• _Explore the material_
a) According to the advice for new actuaries, which course is the writer currently going through?
b) Decide whether each statement below agrees with the advice for new actuaries, answering yes or no and quoting the words that decide it. (i) The books by Andreas Antonopoulos are recommended for blockchain. (ii) MOOC platforms like Udemy or Coursera are described as inconvenient. (iii) Those who are brave are encouraged to replicate the R code in python and JavaScript.
c) Take the advice for new actuaries further, starting from its final sentence.

• _Document passage_

════════════════════

New actuaries should start getting comfortable with these tech innovations to be future-ready. 

  1. Revisit some of the linear algebra, differential equations, and Bayesian statistics. I had forgotten all my linear algebra. While going through quantum computing learning (a good starting place is Quantum computing for the very curious ) had to be refreshed. This led to the discovery of the MIT Open Learning Library. You will find some excellent MIT courses on linear algebra and quantum mechanics. I really loved most the visualized algebra learning at 3blue1brown.  
  2. You will need good knowledge of the current actuarial modeling ground to adapt to new ways. Particularly the theory behind multistate decrements and GLMs will be helpful. Getting hands-on mode on the R-codes on the following prescribed books will help; for those brave, I suggest replicating in python and JavaScript. [Predictive Modeling Applications in Actuarial ScienceGeneralized Linear Models for Insurance DataModeling Mortality with Actuarial applications & Regression Modeling with Actuarial and Financial Applications]. 
  3. MOOC platforms like Udemy or Coursera are very convenient. Start with python or R courses; if you can code in both, even better. Coding/architectural literacy will help to converse with hordes of data analysts and developers. 
  4. MOOCS will help you get the dummies version of knowledge, which should be enough. You can begin with knowing a bit about HTML, CSS, JavaScript, JASON, relational databases, and distributed database storage. 
  5. Highly recommend Andrew N G’s introductory courses for machine learning and AI.   
  6. Keep watching Humble book bundles on an excellent bundle of books, video courses on python, machine learning, or blockchain; you also get to do charity alongside. 
  7. Subscribe to Medium, and you will get faster updates and innovative ideas. 
  8. For the blockchain highly recommend the books by Andreas Antonopoulos.
  9. Twitter space is exploding with good quality advice; if you scroll through likes in my Twitter profile, you can find links to many quality books available online for coding, algebra, and machine learning [example].  
  10. Many well-known education institutes are partnering with new-gen edTech to offer learning courses. I am currently going through the Digital Health and Imaging course by TalentSprint & the Indian Institute of Science. I find the course content, teaching, and sheer knowledge and talent depth in my learning cohort quite impressive! I always regretted that I didn’t complete my ME Integrated from there; finally, I will get some consolation.

════════════════════

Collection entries

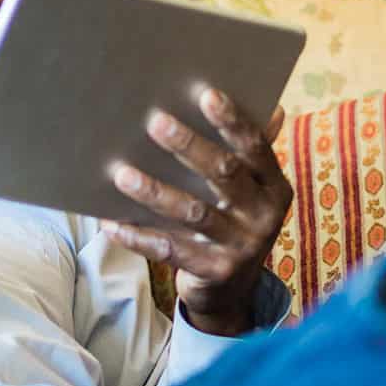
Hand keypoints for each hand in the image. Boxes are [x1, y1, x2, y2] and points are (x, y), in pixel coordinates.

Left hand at [105, 89, 290, 335]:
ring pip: (193, 212)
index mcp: (275, 186)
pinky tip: (111, 223)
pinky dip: (138, 237)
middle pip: (223, 174)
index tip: (206, 94)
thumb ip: (251, 152)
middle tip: (155, 122)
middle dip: (188, 146)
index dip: (232, 121)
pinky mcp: (215, 272)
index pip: (256, 147)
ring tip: (122, 173)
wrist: (233, 291)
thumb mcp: (250, 189)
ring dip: (155, 192)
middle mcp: (265, 216)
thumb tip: (271, 106)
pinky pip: (171, 250)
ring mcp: (242, 246)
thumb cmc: (233, 221)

════════════════════

• _Responses to the exercise_
a) The Digital Health and Imaging course by TalentSprint and the Indian Institute of Science.

b)
(i) Yes: "For the blockchain highly recommend the books by Andreas Antonopoulos."
(ii) No: "MOOC platforms like Udemy or Coursera are very convenient."
(iii) Yes: "for those brave, I suggest replicating in python and JavaScript."

c)
This seems like a lot, but gaining awareness in these areas isn’t that hard, and you have got a lifetime of learning anyway!

It helps to be tuned into InsurTech space. The Digital Insurer (TDI) is a good repository of InsurTech start-up information and articles. In addition, the Big 4s and tech giants regularly publish recent trends. I liked the white papers from BCE start-ups, detailed and fascinating articulations. They better be; venture capitalists invested a record $25.2 billion in blockchain companies in 2021.

Overwhelming space of information

Beginning to learn new tech can be pretty exhausting. One quickly experiences course fatigues, accumulating tons of e-books, flagging many medium articles, bookmarking hundreds of pages, or subscribing to many newsletters. All happen. But you will quickly get over them and find your pace. 

The beauty is that this vast amount of ever-increasing material also makes it possible to curate a way for you to gain expertise, but discovering that suitable method can be overwhelming. Small chunks at a time will surely help, rather than tangentially chasing every link the way I did. Sites like Medium have good articles on approaches that helped others to get grips with a fast-changing landscape and early insights into the fast-evolving landscape.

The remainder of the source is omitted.